The DSM-IV classifies Anorexia Nervosa and Bulimia Nervosa as eating disorders, but there are a slew of websites that market these mental illnesses as lifestyle choices. The nicknames “Ana” and “Mia” for these disorders not only make them more user-friendly, but personify them as a friend to young girls. Pro-ana websites are being used as peer support groups to encourage weight loss beyond the limits of health. Whether it is an online community or an informational site, you are likely to find:

  • Secrets on hiding these disorders and weight loss from parents, physicians, and others.

  • Crash dieting techniques, low calorie foods, and recipes

  • Ways to “trick” your body, avoid cravings, and ignore hunger

  • Sympathy and support for those who have made the “mistake” of “binging”

  • Advice on the best ways to induce vomiting and use laxatives and emetics

  • Weight loss competitions and group fasting events

  • Affirmation of the attractiveness of members and for their unhealthy goal weights

  • And “thinspiration”

Thinspiration can be anything that motivates weight loss. Thinspiration includes pictures and videos of women from thin to skeletal, catch phrases, lyrics (often from popular music), poetry, and blogs. Thinspiration also includes reverse thinspiration, which motivates weight loss by displaying images and other examples that could induce disgust.
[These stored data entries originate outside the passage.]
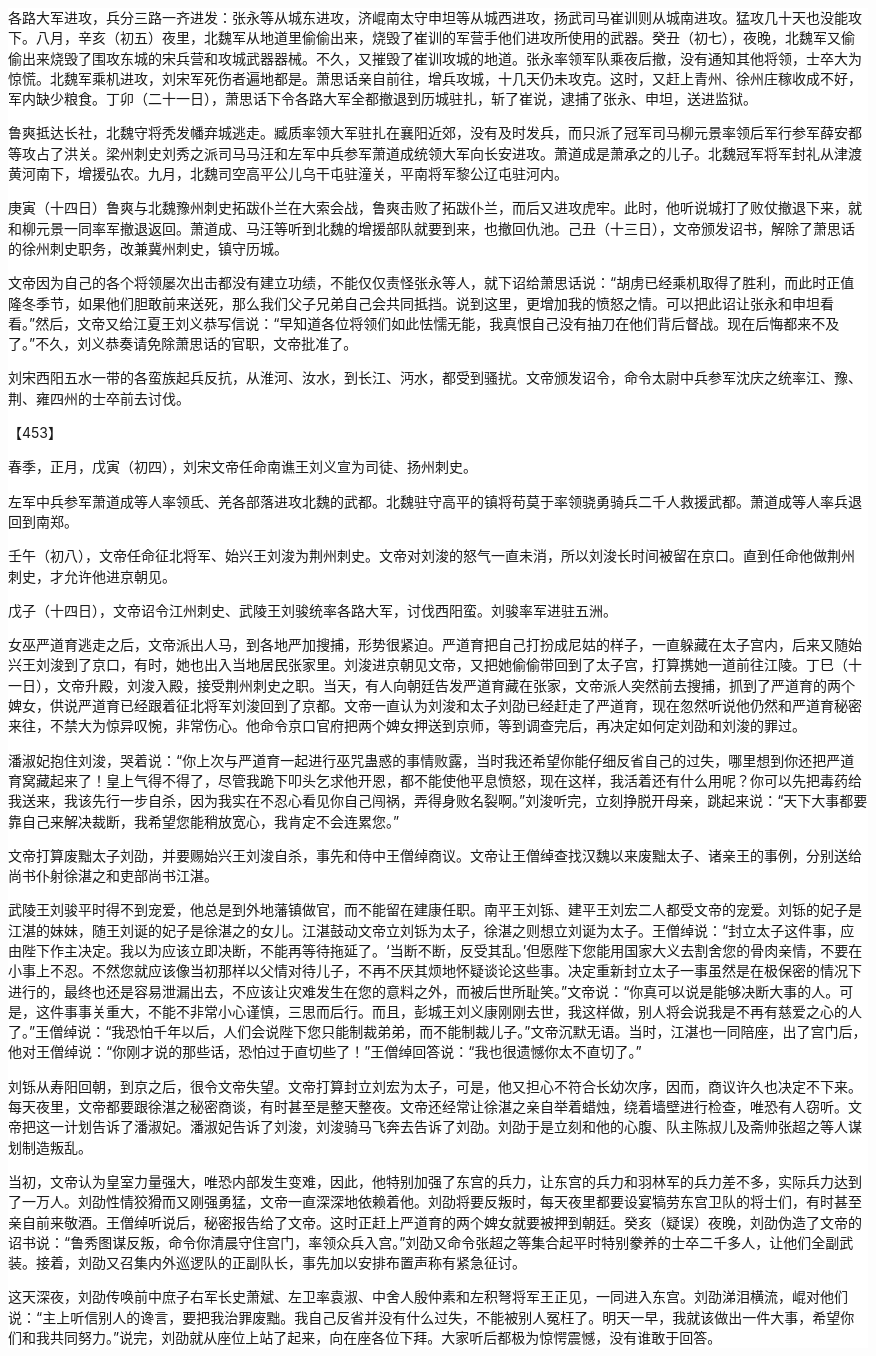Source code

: 各路大军进攻，兵分三路一齐进发：张永等从城东进攻，济崐南太守申坦等从城西进攻，扬武司马崔训则从城南进攻。猛攻几十天也没能攻下。八月，辛亥（初五）夜里，北魏军从地道里偷偷出来，烧毁了崔训的军营手他们进攻所使用的武器。癸丑（初七），夜晚，北魏军又偷偷出来烧毁了围攻东城的宋兵营和攻城武器器械。不久，又摧毁了崔训攻城的地道。张永率领军队乘夜后撤，没有通知其他将领，士卒大为惊慌。北魏军乘机进攻，刘宋军死伤者遍地都是。萧思话亲自前往，增兵攻城，十几天仍未攻克。这时，又赶上青州、徐州庄稼收成不好，军内缺少粮食。丁卯（二十一日），萧思话下令各路大军全都撤退到历城驻扎，斩了崔说，逮捕了张永、申坦，送进监狱。

鲁爽抵达长社，北魏守将秃发幡弃城逃走。臧质率领大军驻扎在襄阳近郊，没有及时发兵，而只派了冠军司马柳元景率领后军行参军薛安都等攻占了洪关。梁州刺史刘秀之派司马马汪和左军中兵参军萧道成统领大军向长安进攻。萧道成是萧承之的儿子。北魏冠军将军封礼从津渡黄河南下，增援弘农。九月，北魏司空高平公儿乌干屯驻潼关，平南将军黎公辽屯驻河内。

庚寅（十四日）鲁爽与北魏豫州刺史拓跋仆兰在大索会战，鲁爽击败了拓跋仆兰，而后又进攻虎牢。此时，他听说城打了败仗撤退下来，就和柳元景一同率军撤退返回。萧道成、马汪等听到北魏的增援部队就要到来，也撤回仇池。己丑（十三日），文帝颁发诏书，解除了萧思话的徐州刺史职务，改兼冀州刺史，镇守历城。

文帝因为自己的各个将领屡次出击都没有建立功绩，不能仅仅责怪张永等人，就下诏给萧思话说：“胡虏已经乘机取得了胜利，而此时正值隆冬季节，如果他们胆敢前来送死，那么我们父子兄弟自己会共同抵挡。说到这里，更增加我的愤怒之情。可以把此诏让张永和申坦看看。”然后，文帝又给江夏王刘义恭写信说：“早知道各位将领们如此怯懦无能，我真恨自己没有抽刀在他们背后督战。现在后悔都来不及了。”不久，刘义恭奏请免除萧思话的官职，文帝批准了。



刘宋西阳五水一带的各蛮族起兵反抗，从淮河、汝水，到长江、沔水，都受到骚扰。文帝颁发诏令，命令太尉中兵参军沈庆之统率江、豫、荆、雍四州的士卒前去讨伐。



【453】

春季，正月，戊寅（初四），刘宋文帝任命南谯王刘义宣为司徒、扬州刺史。



左军中兵参军萧道成等人率领氐、羌各部落进攻北魏的武都。北魏驻守高平的镇将苟莫于率领骁勇骑兵二千人救援武都。萧道成等人率兵退回到南郑。

壬午（初八），文帝任命征北将军、始兴王刘浚为荆州刺史。文帝对刘浚的怒气一直未消，所以刘浚长时间被留在京口。直到任命他做荆州刺史，才允许他进京朝见。

戊子（十四日），文帝诏令江州刺史、武陵王刘骏统率各路大军，讨伐西阳蛮。刘骏率军进驻五洲。

女巫严道育逃走之后，文帝派出人马，到各地严加搜捕，形势很紧迫。严道育把自己打扮成尼姑的样子，一直躲藏在太子宫内，后来又随始兴王刘浚到了京口，有时，她也出入当地居民张家里。刘浚进京朝见文帝，又把她偷偷带回到了太子宫，打算携她一道前往江陵。丁巳（十一日），文帝升殿，刘浚入殿，接受荆州刺史之职。当天，有人向朝廷告发严道育藏在张家，文帝派人突然前去搜捕，抓到了严道育的两个婢女，供说严道育已经跟着征北将军刘浚回到了京都。文帝一直认为刘浚和太子刘劭已经赶走了严道育，现在忽然听说他仍然和严道育秘密来往，不禁大为惊异叹惋，非常伤心。他命令京口官府把两个婢女押送到京师，等到调查完后，再决定如何定刘劭和刘浚的罪过。

潘淑妃抱住刘浚，哭着说：“你上次与严道育一起进行巫咒蛊惑的事情败露，当时我还希望你能仔细反省自己的过失，哪里想到你还把严道育窝藏起来了！皇上气得不得了，尽管我跪下叩头乞求他开恩，都不能使他平息愤怒，现在这样，我活着还有什么用呢？你可以先把毒药给我送来，我该先行一步自杀，因为我实在不忍心看见你自己闯祸，弄得身败名裂啊。”刘浚听完，立刻挣脱开母亲，跳起来说：“天下大事都要靠自己来解决裁断，我希望您能稍放宽心，我肯定不会连累您。”

文帝打算废黜太子刘劭，并要赐始兴王刘浚自杀，事先和侍中王僧绰商议。文帝让王僧绰查找汉魏以来废黜太子、诸亲王的事例，分别送给尚书仆射徐湛之和吏部尚书江湛。

武陵王刘骏平时得不到宠爱，他总是到外地藩镇做官，而不能留在建康任职。南平王刘铄、建平王刘宏二人都受文帝的宠爱。刘铄的妃子是江湛的妹妹，随王刘诞的妃子是徐湛之的女儿。江湛鼓动文帝立刘铄为太子，徐湛之则想立刘诞为太子。王僧绰说：“封立太子这件事，应由陛下作主决定。我以为应该立即决断，不能再等待拖延了。‘当断不断，反受其乱。’但愿陛下您能用国家大义去割舍您的骨肉亲情，不要在小事上不忍。不然您就应该像当初那样以父情对待儿子，不再不厌其烦地怀疑谈论这些事。决定重新封立太子一事虽然是在极保密的情况下进行的，最终也还是容易泄漏出去，不应该让灾难发生在您的意料之外，而被后世所耻笑。”文帝说：“你真可以说是能够决断大事的人。可是，这件事事关重大，不能不非常小心谨慎，三思而后行。而且，彭城王刘义康刚刚去世，我这样做，别人将会说我是不再有慈爱之心的人了。”王僧绰说：“我恐怕千年以后，人们会说陛下您只能制裁弟弟，而不能制裁儿子。”文帝沉默无语。当时，江湛也一同陪座，出了宫门后，他对王僧绰说：“你刚才说的那些话，恐怕过于直切些了！”王僧绰回答说：“我也很遗憾你太不直切了。”

刘铄从寿阳回朝，到京之后，很令文帝失望。文帝打算封立刘宏为太子，可是，他又担心不符合长幼次序，因而，商议许久也决定不下来。每天夜里，文帝都要跟徐湛之秘密商谈，有时甚至是整天整夜。文帝还经常让徐湛之亲自举着蜡烛，绕着墙壁进行检查，唯恐有人窃听。文帝把这一计划告诉了潘淑妃。潘淑妃告诉了刘浚，刘浚骑马飞奔去告诉了刘劭。刘劭于是立刻和他的心腹、队主陈叔儿及斋帅张超之等人谋划制造叛乱。



当初，文帝认为皇室力量强大，唯恐内部发生变难，因此，他特别加强了东宫的兵力，让东宫的兵力和羽林军的兵力差不多，实际兵力达到了一万人。刘劭性情狡猾而又刚强勇猛，文帝一直深深地依赖着他。刘劭将要反叛时，每天夜里都要设宴犒劳东宫卫队的将士们，有时甚至亲自前来敬酒。王僧绰听说后，秘密报告给了文帝。这时正赶上严道育的两个婢女就要被押到朝廷。癸亥（疑误）夜晚，刘劭伪造了文帝的诏书说：“鲁秀图谋反叛，命令你清晨守住宫门，率领众兵入宫。”刘劭又命令张超之等集合起平时特别豢养的士卒二千多人，让他们全副武装。接着，刘劭又召集内外巡逻队的正副队长，事先加以安排布置声称有紧急征讨。



这天深夜，刘劭传唤前中庶子右军长史萧斌、左卫率袁淑、中舍人殷仲素和左积弩将军王正见，一同进入东宫。刘劭涕泪横流，崐对他们说：“主上听信别人的谗言，要把我治罪废黜。我自己反省并没有什么过失，不能被别人冤枉了。明天一早，我就该做出一件大事，希望你们和我共同努力。”说完，刘劭就从座位上站了起来，向在座各位下拜。大家听后都极为惊愕震憾，没有谁敢于回答。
Eating disorders can be fatal both physically and emotionally. There is a major difference between the health focus of diet and exercise presented at sites like DietsInReview.com, and the extreme and unhealthy information at pro-ana sites. An important distinction is the diagnostic criteria of a delusion concerning body image or the health of these practices. Unfortunately, these websites are creating communities which test the definition of a delusion as a belief not commonly held by one’s culture or subculture by creating that subculture online.